Obesity is a major health problem worldwide. Associations of obesity with common variants of the fat mass- and obesity-associated gene (FTO) and insulin-induced gene 2 (INSIG2) have been reported in various studies. We aimed to further investigate the association of 2 single nucleotide polymorphisms (SNPs), rs9939609 in FTO and rs7566605 in INSIG2, with body mass index (BMI) and other anthropometric and metabolic parameters in subjects with morbid obesity (BMI ≥40). SNPs rs9939609 and rs7566605 were genotyped in 124 unrelated morbidly obese patients (mean BMI = 50, range 40.1-77.1) from Mainz, Germany, and in 253 normal controls without a history of morbid obesity. Metabolic and anthropometric parameters were analyzed in 109 of the 124 patients, and associations with the genotype data were examined. The high-risk AA genotype for FTO rs9939609 was observed in 32.3% of patients versus 15.8% of controls (p = 0.0004) and was associated with an increased obesity risk [odds ratio (OR) = 2.54, 95% confidence interval (CI) = 1.53-4.21]. The intermediate-risk AT genotype was found in patients and controls at similar frequencies (48.4 vs. 48.6%, OR = 0.99). The low-risk TT genotype for rs9939609 was found in 19.4% of patients (35.5% of controls; p = 0.0013) and was associated with a decreased risk for morbid obesity (OR = 0.43, CI = 0.26-0.73). In contrast, INSIG2 rs7566605 showed no association with obesity in our patients. Evaluation of metabolic data indicated associations between the high-risk FTO genotype (rs9939609_AA) and increased levels of serum glutamic oxaloacetic transaminase (GOT) and between the high-risk INSIG2 genotype (rs7566605_CC) and lower waist-to-hip ratio and lower hemoglobin A1c (HbA1c) levels. Our results confirm an association of the FTO SNP with extreme obesity. However, we found no association of the potential obesity risk allele of INSIG2 in our sample and thus cannot confirm an association of the INSIG2 CC genotype with obesity. We identified an association between the high-risk FTO genotype (rs9939609_AA) and higher GOT levels, which could possibly reflect the increased frequency of nonalcoholic steatohepatitis with obesity. We also detected associations of the high-risk INSIG2 genotype (rs7566605_CC) with lower waist-to-hip ratios and lower HbA1c levels, which may indicate amelioration of impaired glucose tolerance and type 2 diabetes for patients with this genotype after bariatric surgery.

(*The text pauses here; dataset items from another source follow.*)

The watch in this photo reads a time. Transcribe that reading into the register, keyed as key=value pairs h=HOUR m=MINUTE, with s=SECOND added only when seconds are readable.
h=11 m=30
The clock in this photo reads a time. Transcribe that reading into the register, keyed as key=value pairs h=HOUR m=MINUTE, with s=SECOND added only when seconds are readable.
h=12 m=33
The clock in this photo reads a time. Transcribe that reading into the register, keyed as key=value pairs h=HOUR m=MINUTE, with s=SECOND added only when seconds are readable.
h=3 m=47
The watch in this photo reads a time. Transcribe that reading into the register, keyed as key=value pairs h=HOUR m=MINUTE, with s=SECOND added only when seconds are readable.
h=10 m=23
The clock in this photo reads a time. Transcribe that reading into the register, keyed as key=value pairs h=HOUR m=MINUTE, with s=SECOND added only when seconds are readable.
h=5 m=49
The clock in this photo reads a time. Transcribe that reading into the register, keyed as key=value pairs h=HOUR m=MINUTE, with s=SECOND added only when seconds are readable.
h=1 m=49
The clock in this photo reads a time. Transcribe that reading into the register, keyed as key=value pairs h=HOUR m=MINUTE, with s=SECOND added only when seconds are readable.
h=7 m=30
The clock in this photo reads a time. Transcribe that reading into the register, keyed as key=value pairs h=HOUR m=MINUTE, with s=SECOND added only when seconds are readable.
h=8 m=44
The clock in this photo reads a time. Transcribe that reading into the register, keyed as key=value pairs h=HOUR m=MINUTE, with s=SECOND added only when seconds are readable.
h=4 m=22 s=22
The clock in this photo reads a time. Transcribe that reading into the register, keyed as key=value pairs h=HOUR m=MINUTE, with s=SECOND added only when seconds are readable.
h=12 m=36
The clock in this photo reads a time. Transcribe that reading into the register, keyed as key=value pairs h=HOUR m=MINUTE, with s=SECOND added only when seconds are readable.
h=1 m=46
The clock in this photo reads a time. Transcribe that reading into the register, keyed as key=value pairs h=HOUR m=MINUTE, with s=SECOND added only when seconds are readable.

肥胖是全球主要的健康问题。在各项研究中,已报道肥胖与脂肪量和肥胖相关基因(FTO)及胰岛素诱导基因2(INSIG2)的常见变异存在关联。我们旨在进一步研究FTO基因中的单核苷酸多态性(SNP)rs9939609和INSIG2基因中的rs7566605与病态肥胖(体重指数[BMI]≥40)受试者的BMI及其他人体测量和代谢参数之间的关联。对来自德国美因茨的124名无亲缘关系的病态肥胖患者(平均BMI = 50,范围40.1 - 77.1)和253名无病态肥胖病史的正常对照进行了SNP rs9939609和rs7566605基因分型。对124名患者中的109名进行了代谢和人体测量参数分析,并检验了其与基因型数据的关联。FTO rs9939609的高危AA基因型在32.3%的患者中出现,而在对照中为15.8%(p = 0.0004),且与肥胖风险增加相关[比值比(OR)= 2.54,95%置信区间(CI)= 1.53 - 4.21]。中等风险的AT基因型在患者和对照中的出现频率相似(48.4%对48.6%,OR = 0.99)。rs9939609的低危TT基因型在19.4%的患者中出现(对照中为35.5%;p = 0.0013),且与病态肥胖风险降低相关(OR = 0.43,CI = 0.26 - 0.73)。相比之下,INSIG2 rs7566605在我们的患者中与肥胖无关联。代谢数据分析表明,高危FTO基因型(rs9939609_AA)与血清谷氨酸草酰乙酸转氨酶(GOT)水平升高相关,高危INSIG2基因型(rs7566605_CC)与较低的腰臀比及较低的糖化血红蛋白A1c(HbA1c)水平相关。我们的结果证实了FTO SNP与极度肥胖之间的关联。然而,我们在样本中未发现INSIG2潜在肥胖风险等位基因的关联,因此无法证实INSIG2 CC基因型与肥胖的关联。我们发现高危FTO基因型(rs9939609_AA)与较高的GOT水平之间存在关联,这可能反映了肥胖患者中非酒精性脂肪性肝炎的发生率增加。我们还检测到高危INSIG2基因型(rs7566605_CC)与较低的腰臀比及较低的HbA1c水平之间的关联,这可能表明该基因型患者在减肥手术后糖耐量受损和2型糖尿病得到改善。